[Start of section]

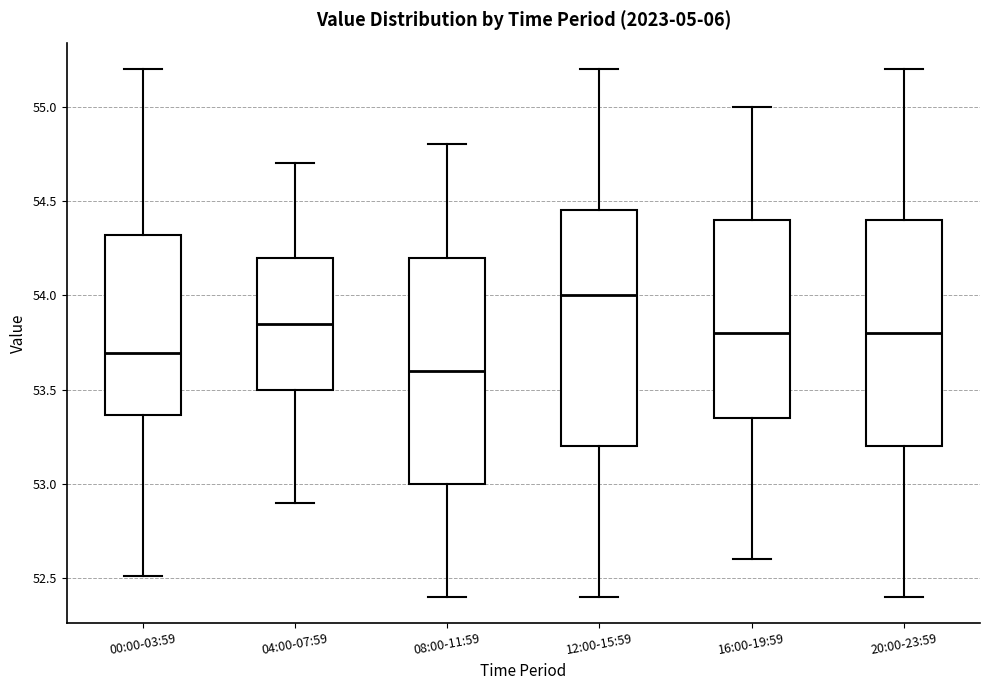

Where is the lower edge of the box for 20:00-23:59 on the y-axis? The values are not printed on the chart, so give them approximately, as read against the axis.

53.20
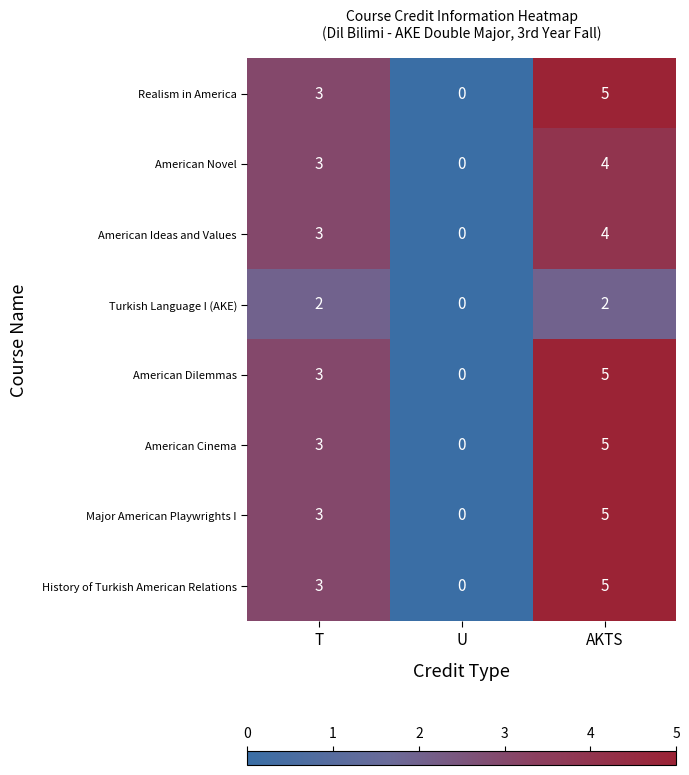

What is the sum of the American Dilemmas values at T and AKTS?

8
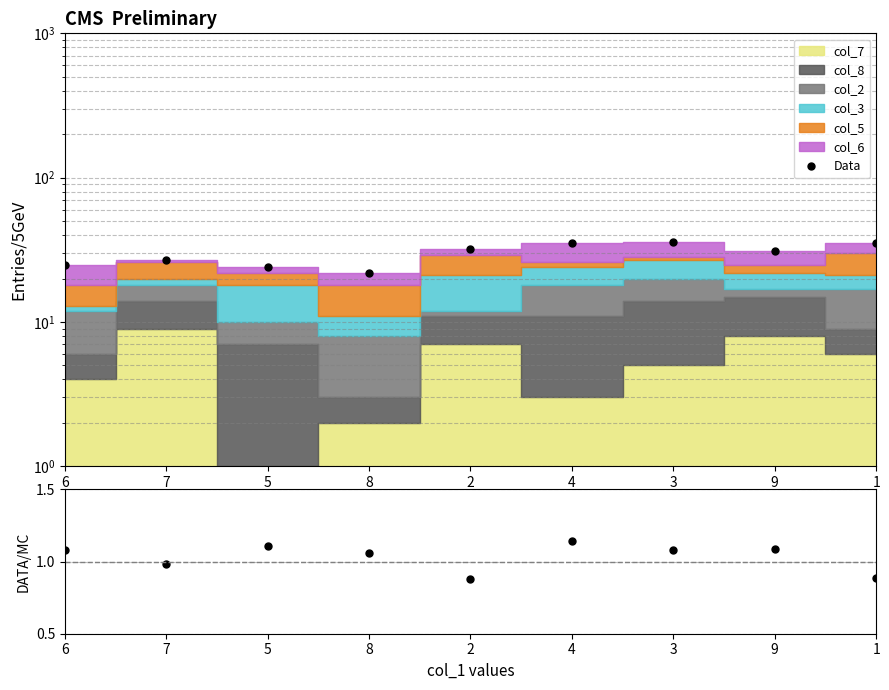

What is the sum of the Data values at 6 and 5?

49.0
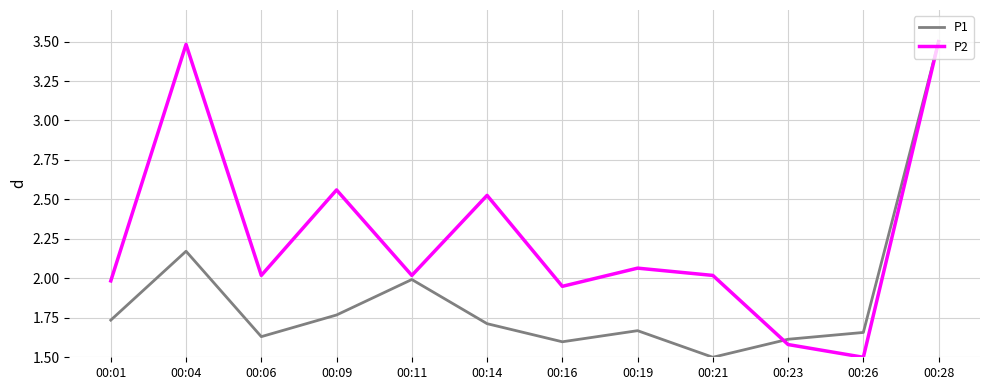

How many lines are shown in the chart?

2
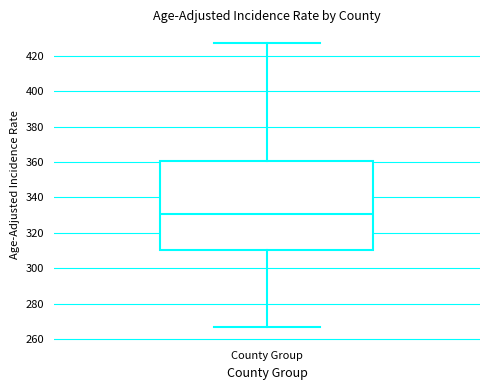

Read this box plot against the y-axis: the position of the median line, the range covered by the box, and the ends of both whiskers. The values are not printed on the chart, so give them approximately, as read against the axis.

median 330, box 310 to 360, whiskers 266 to 428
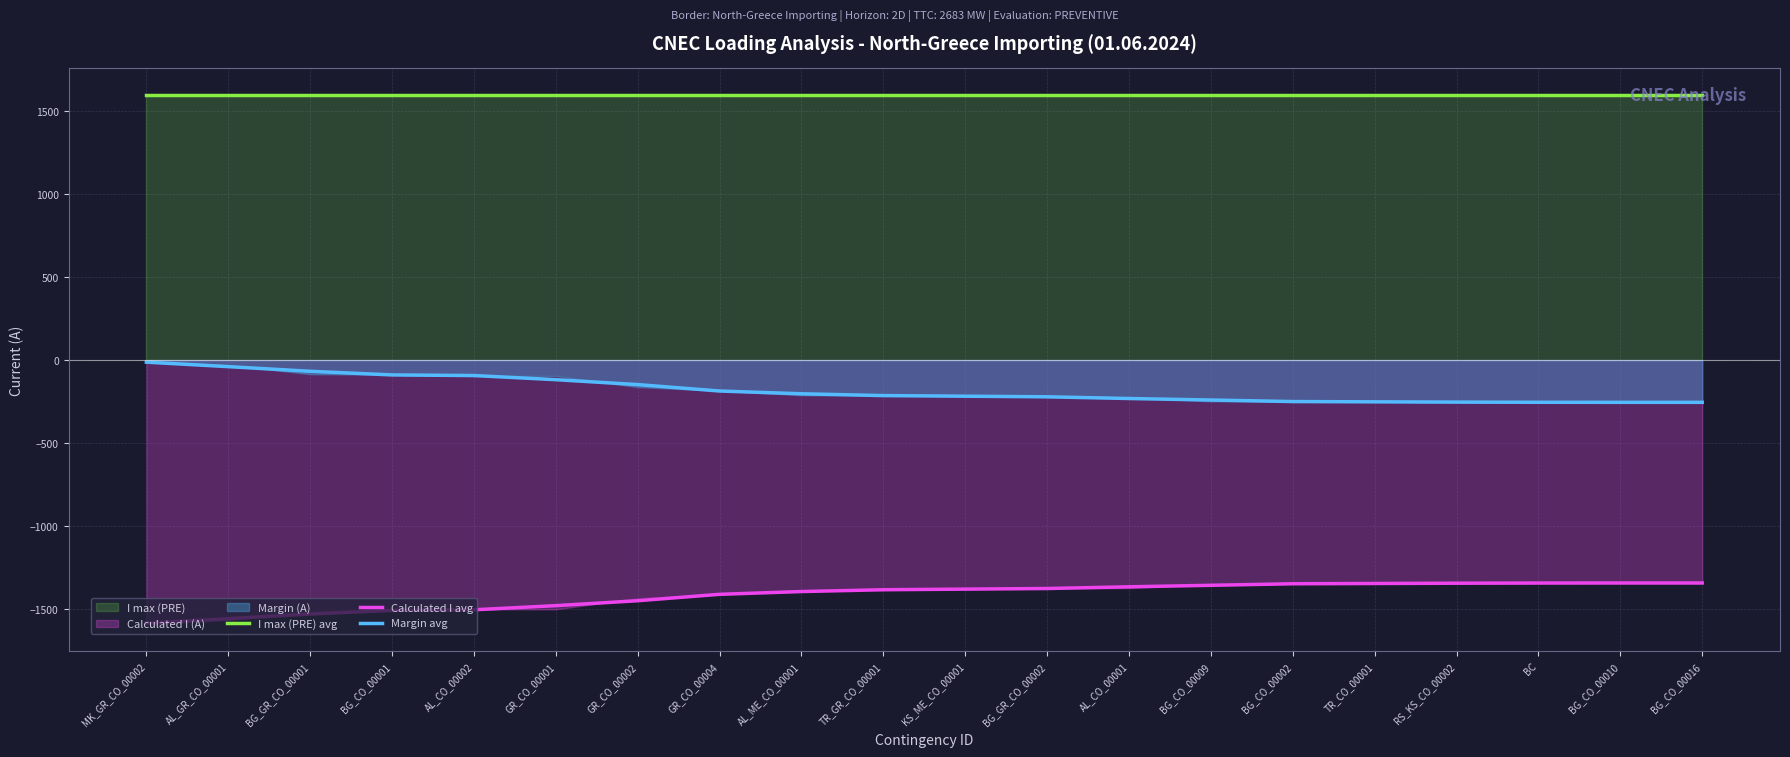

True or false: Margin avg has more than 2 points higher than both neighbors.

False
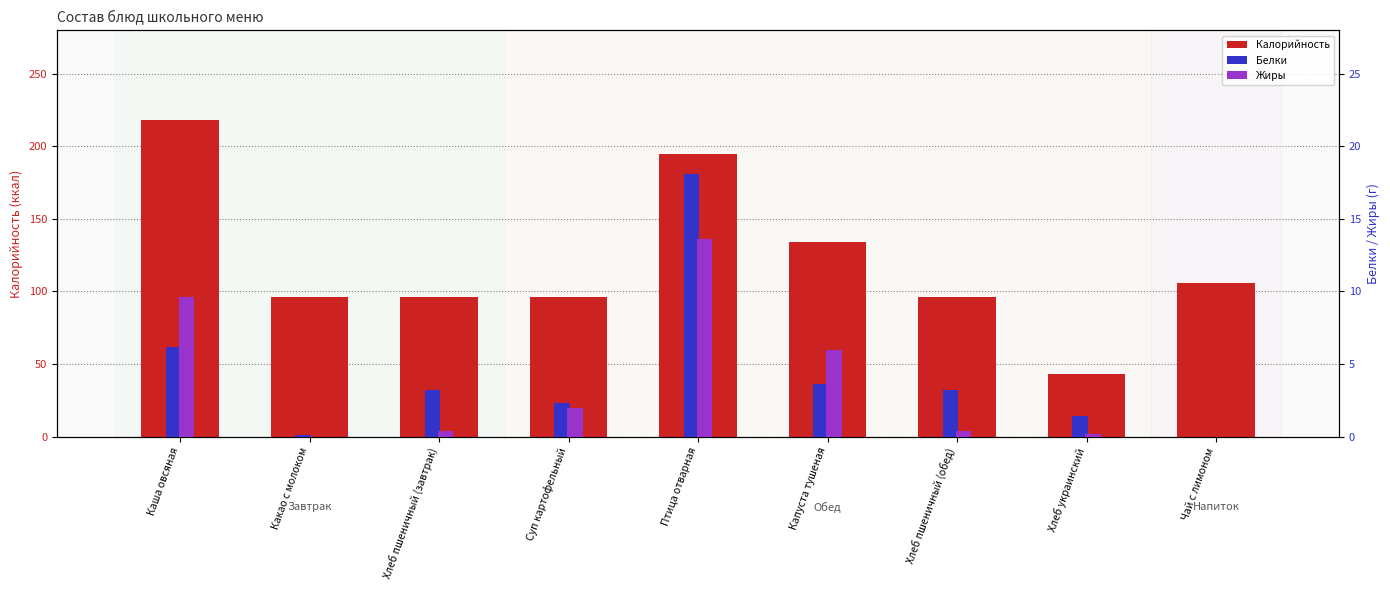

True or false: Белки has a value of 2.1 at Хлеб пшеничный (обед).

False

[End of section]

## What is being asked
Return each line above that contains the word "them". Case counts.

## Your solution
Where is the lower edge of the box for 20:00-23:59 on the y-axis? The values are not printed on the chart, so give them approximately, as read against the axis.
Read this box plot against the y-axis: the position of the median line, the range covered by the box, and the ends of both whiskers. The values are not printed on the chart, so give them approximately, as read against the axis.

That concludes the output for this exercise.